The majority of businesses surveyed by the cloud accounting company across the U.S. agreed that the finance team as a whole can help the greater business growth; a quarter even said that the CFO is the most trusted role when it comes to growing the business.
The value of financial skills and knowledge don’t go unnoticed by companies, either. Nearly half (45 percent) said the most important skill to aiding business growth is an understanding of a company’s future financial needs. “Sound financial practices systems” are the most critical tool to manage corporate growth for 60 percent of professionals, BlackLine found.
“The survey underscores that finance and accounting teams are crucial to future business growth,” said BlackLine CEO Therese Tucker in a statement.
“But,” she added, “many mid-sized and large company decision-makers are not fully leveraging this talent.”
As part of its research, BlackLine also surveyed professionals across the U.K., France and Australia, whose responses are similar to those seen in the U.S., the company said. For example, nearly a third of professionals in the U.K. said business growth is, at least in part, due to the finance and accounting teams.
Two-thirds of professionals in France count financial practices as a top business priority, while Australian respondents also cited this goal as the number one focus for their companies.
Across the U.S., U.K., France and Australia, however, BlackLine found that businesses aren’t making full use of the role of accountants, despite recognizing the potential they hold.
“There appears to be widespread agreement that finance and accounting have the skillsets needed to drive business strategy but are underutilized,” Tucker summarized.
The company pointed to the “Exceptional Accountant,” an accountant that excels at understanding company needs. These professionals, Tucker added, can provide expertise in fraud detection, compliance, data analytics, technology strategy and line-of-business advice. But companies aren’t always able to take advantage of those skillsets, BlackLine concluded.
Manual To Blame
The company attributes companies’ inability to take advantage of all their accountants have to offer to manual processes that force these professionals to spend time on tasks that don’t add value to the organization.

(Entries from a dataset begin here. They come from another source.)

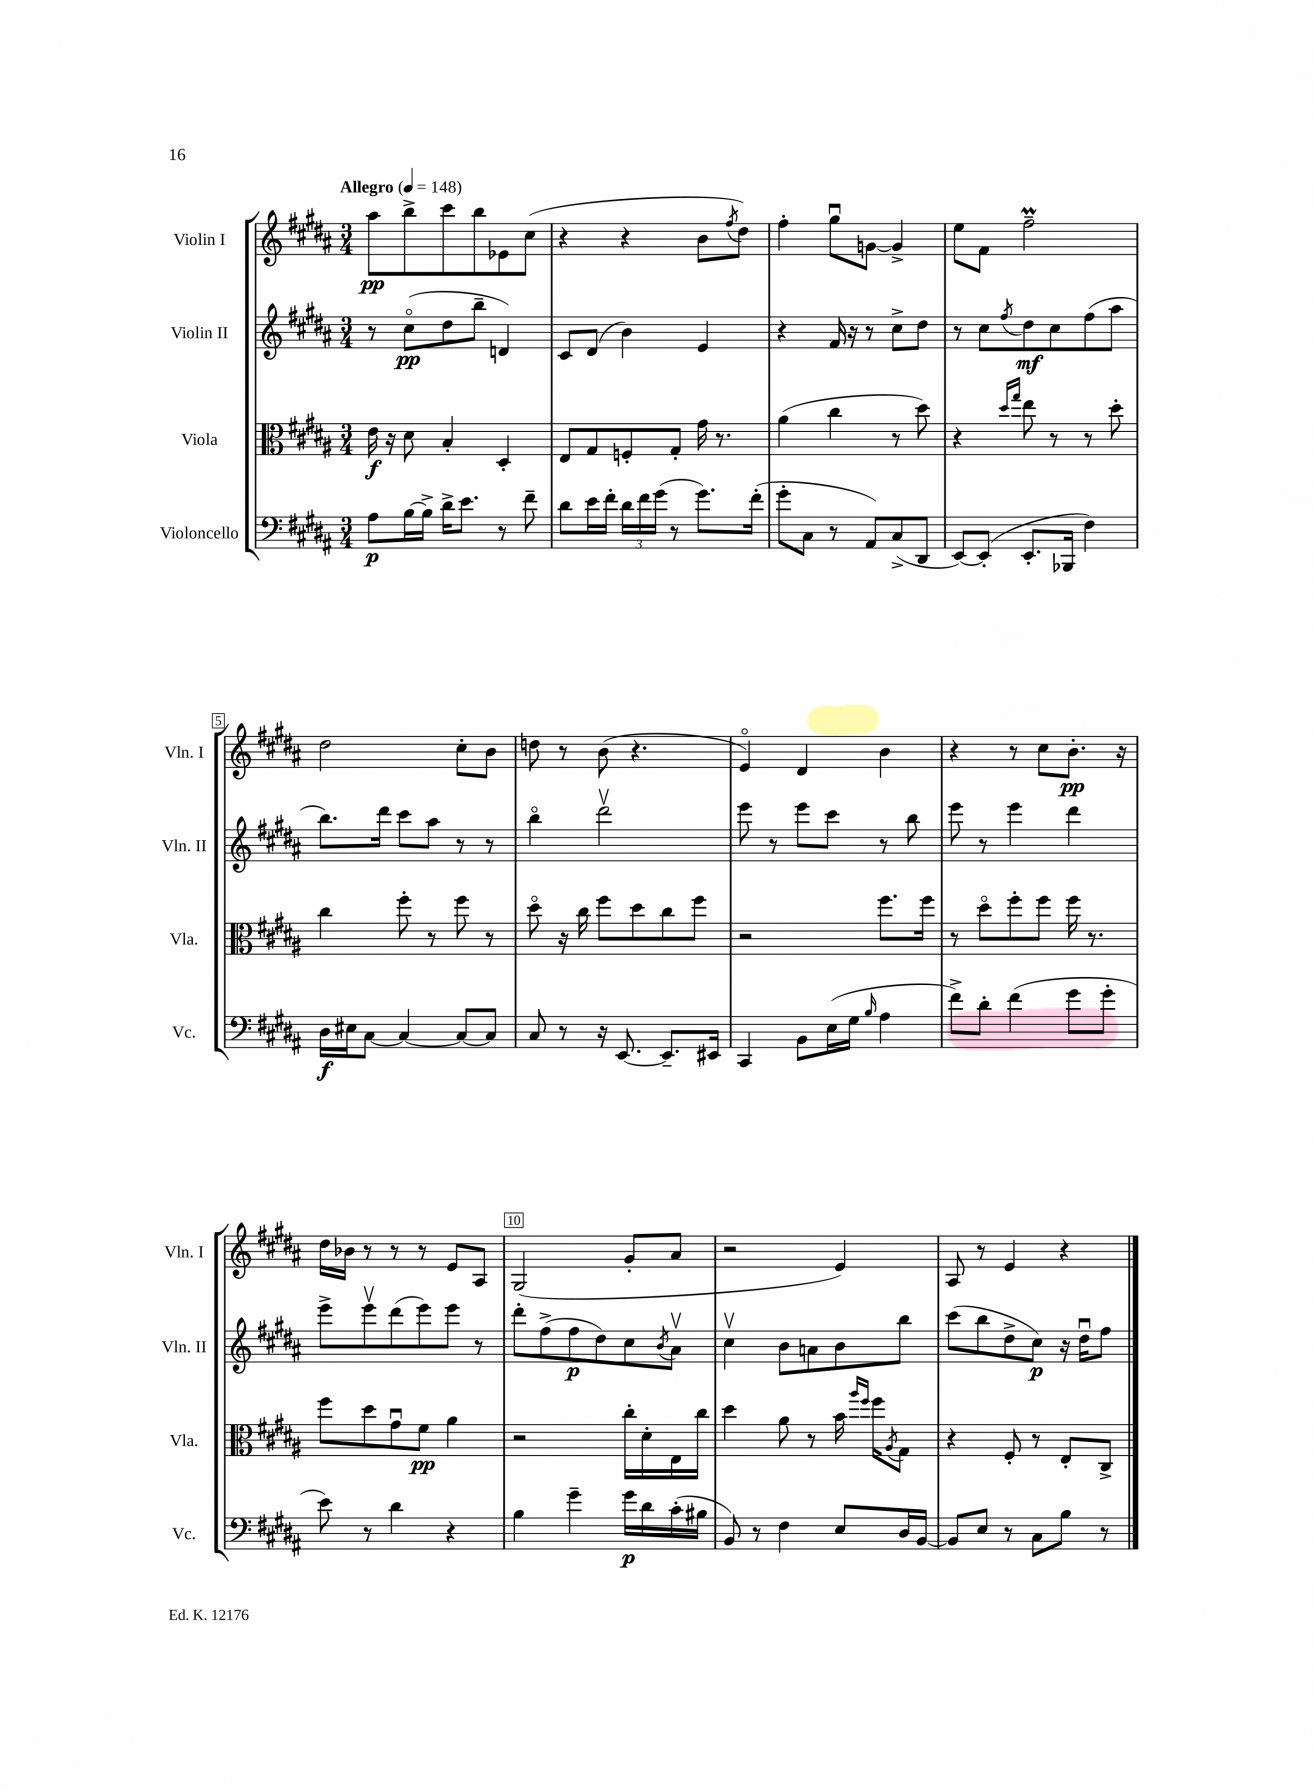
<<
\new StaffGroup <<
\new Staff = "s0" \with { instrumentName = "Violin I" shortInstrumentName = "Vln. I" } {
    \clef treble \key b \major \numericTimeSignature \time 3/4 \tempo "Allegro" 4 = 148
    ais''8\pp b''8-> cis'''8 b''8 ees'8 cis''8( |
    r4 r4 b'8 \acciaccatura { fis''8 } dis''8) |
    fis''4-. gis''8\downbow g'8~ g'4-> |
    e''8 fis'8 fis''2--\prall |
    dis''2 cis''8-. b'8 |
    d''8 r8 b'8( r4. |
    e'4\flageolet) dis'4 b'4 |
    r4 r8 cis''8 b'8.-.\pp r16 |
    dis''16 bes'16 r8 r8 r8 e'8 ais8 |
    gis2( gis'8-. ais'8 |
    r2 e'4) |
    ais8 r8 e'4 r4 \bar "|." |
}
\new Staff = "s1" \with { instrumentName = "Violin II" shortInstrumentName = "Vln. II" } {
    \clef treble \key b \major \numericTimeSignature \time 3/4
    r8 cis''8\flageolet\pp( dis''8 b''8-- d'4) |
    cis'8 dis'8( b'4) e'4 |
    r4 fis'16 r16 r8 cis''8-> dis''8 |
    r8 cis''8 \acciaccatura { fis''8 } dis''8\mf cis''8 fis''8( ais''8 |
    b''8.) dis'''16 cis'''8 ais''8 r8 r8 |
    b''4\flageolet dis'''2\upbow |
    e'''8 r8 e'''8 cis'''8 r8 b''8 |
    e'''8 r8 e'''4 dis'''4 |
    e'''8-> e'''8\upbow dis'''8( e'''8) e'''8 r8 |
    dis'''8-. fis''8->( fis''8\p dis''8) cis''8 \acciaccatura { b'8 } ais'8\upbow |
    cis''4\upbow b'8 a'8 b'8 b''8 |
    cis'''8( b''8 dis''8-> cis''8\p) r16 dis''16\downbow fis''8 \bar "|." |
}
\new Staff = "s2" \with { instrumentName = "Viola" shortInstrumentName = "Vla." } {
    \clef alto \key b \major \numericTimeSignature \time 3/4
    e'16\f r16 dis'8 b4-. dis4-. |
    e8 gis8 f8-. gis8-. gis'16 r8. |
    ais'4( cis''4 r8 dis''8) |
    r4 \grace { dis''16 gis''16 } e''8 r8 r8 dis''8-. |
    cis''4 fis''8-. r8 fis''8 r8 |
    dis''8\flageolet r16 cis''16 fis''8 dis''8 cis''8 fis''8 |
    r2 fis''8. fis''16 |
    r8 dis''8\flageolet fis''8-. fis''8 fis''16 r8. |
    fis''8 dis''8 gis'8\downbow fis'8\pp ais'4 |
    r2 cis''16-. dis'16-. e16 cis''16 |
    dis''4 ais'8 r8 b'16 \grace { ais''16 fis''16 } fis''16 \acciaccatura { ais8 } gis8 |
    r4 fis8-. r8 e8-. cis8-> \bar "|." |
}
\new Staff = "s3" \with { instrumentName = "Violoncello" shortInstrumentName = "Vc." } {
    \clef bass \key b \major \numericTimeSignature \time 3/4
    ais8\p b16~ b16-> dis'16-> e'8. r8 fis'8-- |
    dis'8 e'16 fis'16-. \tuplet 3/2 { dis'16 fis'16 gis'16( } r8 gis'8.) fis'16-.( |
    gis'8-. cis8 r8 ais,8) cis8->( dis,8 |
    e,8~) e,8-.( e,8.-. bes,,16 fis4) |
    dis16\f eis16 cis8~ cis4~ cis8~ cis8 |
    cis8 r8 r16 e,8.~ e,8.-- eis,16 |
    cis,4 b,8 e16( gis16 \grace { b16 } ais4 |
    fis'8->) dis'8-. fis'4( gis'8 gis'8-. |
    e'8) r8 dis'4 r4 |
    b4 gis'4-- gis'16\p dis'16 cis'16-.( bis16 |
    b,8) r8 fis4 e8 dis16 b,16~ |
    b,8 e8 r8 cis8 b8 r8 \bar "|." |
}
>>
>>
\layout { \context { \Score \override BarNumber.break-visibility = ##(#f #t #t) barNumberVisibility = #(every-nth-bar-number-visible 5) \override BarNumber.stencil = #(make-stencil-boxer 0.1 0.3 ly:text-interface::print) } }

One example of how accountants feel about how they spend their time is the finding that half of finance and accounting teams said their volume of work is “overly taxing.”
While Tucker noted enterprises see the value in these professionals, “to unlock this value, companies need to automate the tedious manual accounting work that consumes so much of accountants’ time and effort.”
Automation can enable accountants to access the real-time data they need to assess company growth and identify potential fraud cases, for instance. It can also accelerate the time it takes accountants to achieve their goals and make strategic decisions for their firms.
“Freed from rote, repetitive numbers-crunching, they are able to hold others accountable for the backup data behind the numbers,” Tucker explained. “Their knowledge and expertise have given them the instincts to quickly discern mistakes and evidence of fraud. And as they embrace automation, they develop the technology skills to implement cloud solutions supporting the organization’s long-term business strategy.”
BlackLine’s survey revealed that CIOs, not CFOs, are most admired by professionals across the U.S., U.K., France and Australia — potentially a sign that executives understand CIOs’ capabilities in technology and automation. But, the company said, CFOs and accountants have the technological know-how necessary.
“Today’s accountants thus are better equipped to become tomorrow’s CEOs,” BlacLine’s Tucker concluded.